Because paintball guns usually weigh around 3 pounds, Snyder stripped one down to its basics to fit it on the quadrotor. He replaced the heavy high-pressure air tank with a small CO2 cartridge, and added an accurate carbon-fiber barrel and a radio-control trigger. Still, aiming this thing was a challenge. From a range of 80 feet the paintballs struck around the human-size target, sometimes missing by inches. However, this would be close enough for the sniper to be caught in part of a shotgun blast, even if the blast was not lethal.
Jones says, “We also experimented with a nonstabilized gimbal for the gun on a quadrotor, using a second operator to steer and fire the gun.

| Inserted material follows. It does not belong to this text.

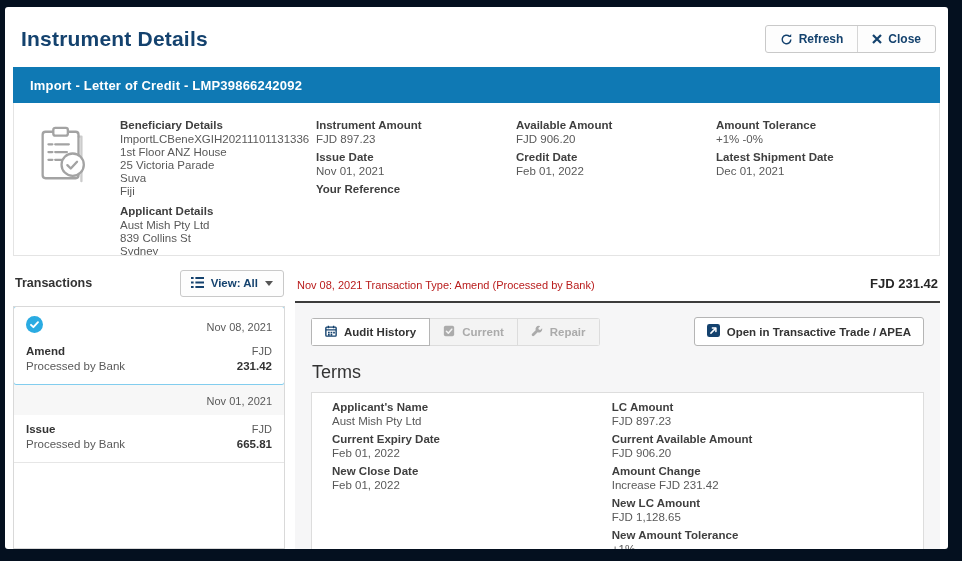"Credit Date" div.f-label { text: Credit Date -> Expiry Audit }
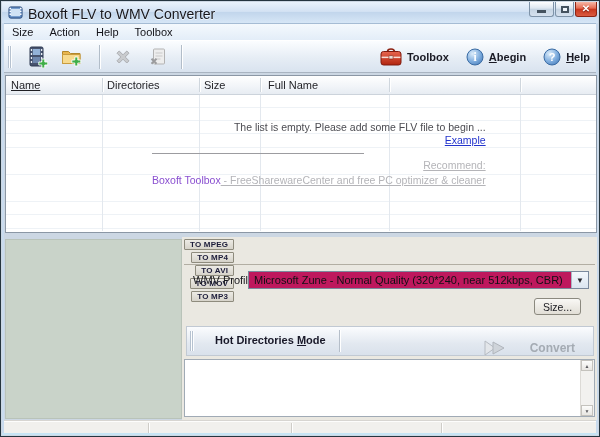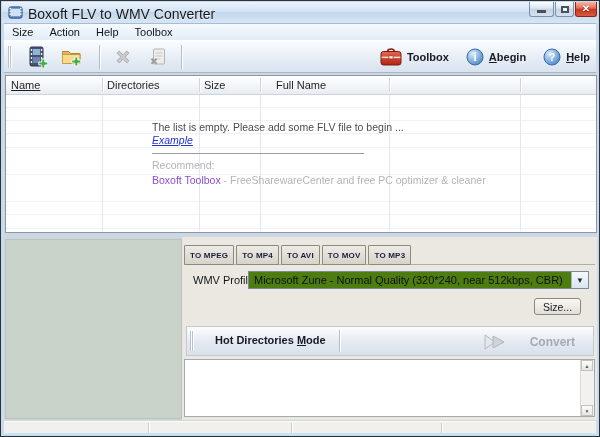"Full Name" span.col-label { margin-left: 8px -> none }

With an autonomous quadrotor, the operator could essentially park the vehicle in the air and then just focus on aiming the gun and taking a shot.”
“The priority would not necessarily be to kill the sniper, but to gain his attention long enough to change the equation in favor of the victim,” Snyder notes in his report. That also goes for the fact that the hovering quadrotor might be visible and draw fire if it approaches an enemy in broad daylight. The aim is to distract or alarm the sniper, and seeing one of these homing in should change his priorities.
Now Snyder had Jones think about arming the drone for real, by finding a suitable lightweight shotgun. Australian outfit Metalstorm, for example, makes the Maul, claimed to be the lightest 12-gauge shotgun in the world, at under 2 pounds. It has a five-shot capacity, no moving parts, and it is fired electronically. The company has already tested it successfully on a small unmanned helicopter.
Shotguns aren’t the only option. “While the spread of a shotgun round is enticing, the reduced range and the size and weight of shotgun rounds may be a disadvantage due to a necessary reduction in round capacity,” Jones says. “An SUAS [Small Unmanned Aircraft System] armed with many single-shot rounds may be much more effective… it could distract the opponent for a very long time, allowing our troops to maneuver on them.”
Jones says the research so far has been proof-of-concept. “The next stage would be to organize a small group of suitable weapons and SUAS manufacturers along with potential end-users, and identify what can be done now, and what we need to do to move forward,” he says.
Unlike Predator drones, armed quadrotors will not require enormous engineering capacity to develop—As this project shows, they might be assembled in small workshops using largely off-the-shelf components. So expect to see more of these sinister armed drones. The next Call of Duty is set in 2025; armed quadrotors will be here well before then.